Supplied text
Learning to skateboard isn’t always a smooth ride.
“You get on this thing, and there’s a higher percentage of chance that you’re going to fall down than there is you’re not going to fall down,” says Nathan DeMuro, master instructor of the Get on Board program.
“For a lot of people, that’s very defeating.”
But not for participants in Get on Board, a program that empowers children with autism and special needs by teaching them how to skate — for free.
The nonprofit organization is led by Ray Young, who in 30 years has taught thousands of students how to skate.
Young skated at the semiprofessional level in the 1980s before studying art education at Millersville University and teaching at multiple skate camps. He was inspired to start Get on Board while searching for events for a friend’s son with autism.
Through Get on Board, Young and his team of experienced instructors teach children at events in York, Mechanicsburg and beyond.
And participants learn far more than kickflips and ollies.
“Suddenly, a kid who never looked up is looking up,” says DeMuro, who has been teaching skateboarding for 25 years. “A kid that never talked is talking. A kid that never expressed himself physically is now expressing himself physically.
“Skateboarding might not stick, something else might come, but the skateboarding broke the ice,” he says.

Actions to take
[a] According to the Get on Board article, how many years has Nathan DeMuro been teaching skateboarding?
[b] List every change in a child that Nathan DeMuro describes in the Get on Board article.
[c] Retype the Get on Board article between "The nonprofit organization" and "kickflips and ollies.", inclusive.

Given data

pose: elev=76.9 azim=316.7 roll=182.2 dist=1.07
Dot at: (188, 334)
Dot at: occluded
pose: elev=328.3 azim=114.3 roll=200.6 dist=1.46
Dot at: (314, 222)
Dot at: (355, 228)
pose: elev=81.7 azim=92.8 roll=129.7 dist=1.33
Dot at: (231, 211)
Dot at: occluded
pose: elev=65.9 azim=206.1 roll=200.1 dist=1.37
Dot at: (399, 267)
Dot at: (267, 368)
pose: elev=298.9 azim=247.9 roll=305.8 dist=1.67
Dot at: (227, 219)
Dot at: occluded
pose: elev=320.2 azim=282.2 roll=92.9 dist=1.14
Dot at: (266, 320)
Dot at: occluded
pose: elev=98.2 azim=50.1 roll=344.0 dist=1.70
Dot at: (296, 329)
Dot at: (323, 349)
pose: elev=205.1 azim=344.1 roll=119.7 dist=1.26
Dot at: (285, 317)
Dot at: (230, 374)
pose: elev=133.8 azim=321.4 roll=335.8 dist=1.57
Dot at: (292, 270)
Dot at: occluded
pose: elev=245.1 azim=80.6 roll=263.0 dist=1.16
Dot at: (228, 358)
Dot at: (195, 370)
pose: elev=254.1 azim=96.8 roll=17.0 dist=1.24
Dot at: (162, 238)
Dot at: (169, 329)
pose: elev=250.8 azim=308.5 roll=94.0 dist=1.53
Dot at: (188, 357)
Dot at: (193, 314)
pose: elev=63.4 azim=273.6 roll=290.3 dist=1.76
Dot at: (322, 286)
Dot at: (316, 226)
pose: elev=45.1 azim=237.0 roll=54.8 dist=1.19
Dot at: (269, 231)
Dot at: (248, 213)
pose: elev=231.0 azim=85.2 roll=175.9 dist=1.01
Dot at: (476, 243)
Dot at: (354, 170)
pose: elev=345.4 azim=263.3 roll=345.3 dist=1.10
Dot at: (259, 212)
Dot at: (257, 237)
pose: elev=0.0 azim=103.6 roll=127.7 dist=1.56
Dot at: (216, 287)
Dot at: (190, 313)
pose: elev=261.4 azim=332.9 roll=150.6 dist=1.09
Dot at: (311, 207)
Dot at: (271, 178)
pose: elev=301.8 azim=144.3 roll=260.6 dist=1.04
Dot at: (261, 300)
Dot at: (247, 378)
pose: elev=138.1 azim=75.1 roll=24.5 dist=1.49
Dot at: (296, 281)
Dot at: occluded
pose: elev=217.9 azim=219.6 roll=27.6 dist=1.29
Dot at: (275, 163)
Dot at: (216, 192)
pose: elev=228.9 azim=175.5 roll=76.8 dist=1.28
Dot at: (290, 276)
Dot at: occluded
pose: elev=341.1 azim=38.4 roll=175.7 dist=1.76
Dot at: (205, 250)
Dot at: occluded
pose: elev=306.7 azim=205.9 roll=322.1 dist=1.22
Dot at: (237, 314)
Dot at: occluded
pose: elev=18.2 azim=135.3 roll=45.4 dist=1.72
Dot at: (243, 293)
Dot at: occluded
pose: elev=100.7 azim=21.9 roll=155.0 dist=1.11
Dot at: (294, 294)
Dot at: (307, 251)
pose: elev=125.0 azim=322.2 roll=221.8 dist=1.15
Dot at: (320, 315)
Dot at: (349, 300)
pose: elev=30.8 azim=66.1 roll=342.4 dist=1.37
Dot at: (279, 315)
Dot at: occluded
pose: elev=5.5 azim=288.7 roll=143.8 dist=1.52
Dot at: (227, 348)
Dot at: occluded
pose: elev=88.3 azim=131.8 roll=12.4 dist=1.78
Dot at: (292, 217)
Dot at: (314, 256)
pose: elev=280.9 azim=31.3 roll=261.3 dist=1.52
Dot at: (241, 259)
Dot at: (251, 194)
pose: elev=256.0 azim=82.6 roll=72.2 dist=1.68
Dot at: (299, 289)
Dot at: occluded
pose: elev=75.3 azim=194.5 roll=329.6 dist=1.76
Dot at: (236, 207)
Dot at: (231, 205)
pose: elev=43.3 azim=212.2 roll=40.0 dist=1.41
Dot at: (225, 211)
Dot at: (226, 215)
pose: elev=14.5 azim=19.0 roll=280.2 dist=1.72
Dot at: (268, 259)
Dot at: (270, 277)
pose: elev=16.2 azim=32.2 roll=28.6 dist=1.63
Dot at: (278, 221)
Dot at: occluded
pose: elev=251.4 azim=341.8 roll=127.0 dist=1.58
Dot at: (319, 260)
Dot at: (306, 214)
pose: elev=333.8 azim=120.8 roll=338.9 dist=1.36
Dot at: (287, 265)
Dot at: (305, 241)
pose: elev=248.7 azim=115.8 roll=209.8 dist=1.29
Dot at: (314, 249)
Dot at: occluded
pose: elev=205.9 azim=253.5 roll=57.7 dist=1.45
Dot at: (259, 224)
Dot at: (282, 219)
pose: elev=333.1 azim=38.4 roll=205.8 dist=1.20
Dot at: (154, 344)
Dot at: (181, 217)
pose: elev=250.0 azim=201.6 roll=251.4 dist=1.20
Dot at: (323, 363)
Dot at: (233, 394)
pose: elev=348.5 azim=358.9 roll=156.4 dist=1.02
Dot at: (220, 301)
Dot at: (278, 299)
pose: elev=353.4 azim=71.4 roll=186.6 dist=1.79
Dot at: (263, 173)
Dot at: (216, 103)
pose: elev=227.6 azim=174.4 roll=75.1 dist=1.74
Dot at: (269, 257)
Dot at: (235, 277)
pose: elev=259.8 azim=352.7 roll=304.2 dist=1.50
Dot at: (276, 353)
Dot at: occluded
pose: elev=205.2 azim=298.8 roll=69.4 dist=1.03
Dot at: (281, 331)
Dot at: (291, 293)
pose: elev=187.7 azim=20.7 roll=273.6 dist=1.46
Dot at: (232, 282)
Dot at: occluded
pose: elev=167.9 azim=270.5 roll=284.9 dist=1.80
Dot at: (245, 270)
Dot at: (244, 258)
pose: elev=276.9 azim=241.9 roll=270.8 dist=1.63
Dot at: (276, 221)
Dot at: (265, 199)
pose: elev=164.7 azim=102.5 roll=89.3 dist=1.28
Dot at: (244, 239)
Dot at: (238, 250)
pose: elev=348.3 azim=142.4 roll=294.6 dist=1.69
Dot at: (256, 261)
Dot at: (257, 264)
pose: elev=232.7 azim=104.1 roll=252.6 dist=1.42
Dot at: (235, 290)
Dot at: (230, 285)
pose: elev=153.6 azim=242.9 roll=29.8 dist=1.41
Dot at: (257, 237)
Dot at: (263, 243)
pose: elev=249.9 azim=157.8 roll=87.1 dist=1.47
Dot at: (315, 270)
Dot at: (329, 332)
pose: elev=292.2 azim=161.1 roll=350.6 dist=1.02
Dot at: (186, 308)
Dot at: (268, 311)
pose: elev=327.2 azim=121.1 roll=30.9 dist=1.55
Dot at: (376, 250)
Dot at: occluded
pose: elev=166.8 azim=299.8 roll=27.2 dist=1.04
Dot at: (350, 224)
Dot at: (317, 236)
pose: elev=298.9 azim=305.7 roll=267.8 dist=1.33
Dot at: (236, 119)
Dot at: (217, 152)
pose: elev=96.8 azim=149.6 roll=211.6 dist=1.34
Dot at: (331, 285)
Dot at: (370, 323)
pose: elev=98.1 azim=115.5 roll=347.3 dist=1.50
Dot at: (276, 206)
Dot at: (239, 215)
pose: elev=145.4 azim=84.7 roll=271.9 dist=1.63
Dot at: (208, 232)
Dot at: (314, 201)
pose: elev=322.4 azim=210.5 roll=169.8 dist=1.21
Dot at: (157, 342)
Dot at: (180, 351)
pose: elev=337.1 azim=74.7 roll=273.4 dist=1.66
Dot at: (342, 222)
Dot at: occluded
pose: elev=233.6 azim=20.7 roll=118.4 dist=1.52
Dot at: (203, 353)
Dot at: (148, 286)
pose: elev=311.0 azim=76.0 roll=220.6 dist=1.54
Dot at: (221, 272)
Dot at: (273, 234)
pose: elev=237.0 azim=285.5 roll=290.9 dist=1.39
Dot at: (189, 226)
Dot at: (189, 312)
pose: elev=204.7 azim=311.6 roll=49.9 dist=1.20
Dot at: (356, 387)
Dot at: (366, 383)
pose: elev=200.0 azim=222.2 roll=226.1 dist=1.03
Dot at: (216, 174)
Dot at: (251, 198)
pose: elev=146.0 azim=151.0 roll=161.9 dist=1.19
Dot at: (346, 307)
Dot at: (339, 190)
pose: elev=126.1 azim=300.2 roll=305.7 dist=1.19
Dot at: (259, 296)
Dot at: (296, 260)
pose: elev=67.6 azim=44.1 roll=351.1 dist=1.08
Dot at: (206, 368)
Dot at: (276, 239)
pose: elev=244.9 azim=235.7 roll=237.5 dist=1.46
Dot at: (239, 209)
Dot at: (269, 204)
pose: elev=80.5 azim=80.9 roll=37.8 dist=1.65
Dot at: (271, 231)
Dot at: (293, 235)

Completed exercise
[a] 25 years.

[b]
- A kid who never looked up is looking up.
- A kid that never talked is talking.
- A kid that never expressed himself physically is now expressing himself physically.

[c]
The nonprofit organization is led by Ray Young, who in 30 years has taught thousands of students how to skate.
Young skated at the semiprofessional level in the 1980s before studying art education at Millersville University and teaching at multiple skate camps. He was inspired to start Get on Board while searching for events for a friend’s son with autism.
Through Get on Board, Young and his team of experienced instructors teach children at events in York, Mechanicsburg and beyond.
And participants learn far more than kickflips and ollies.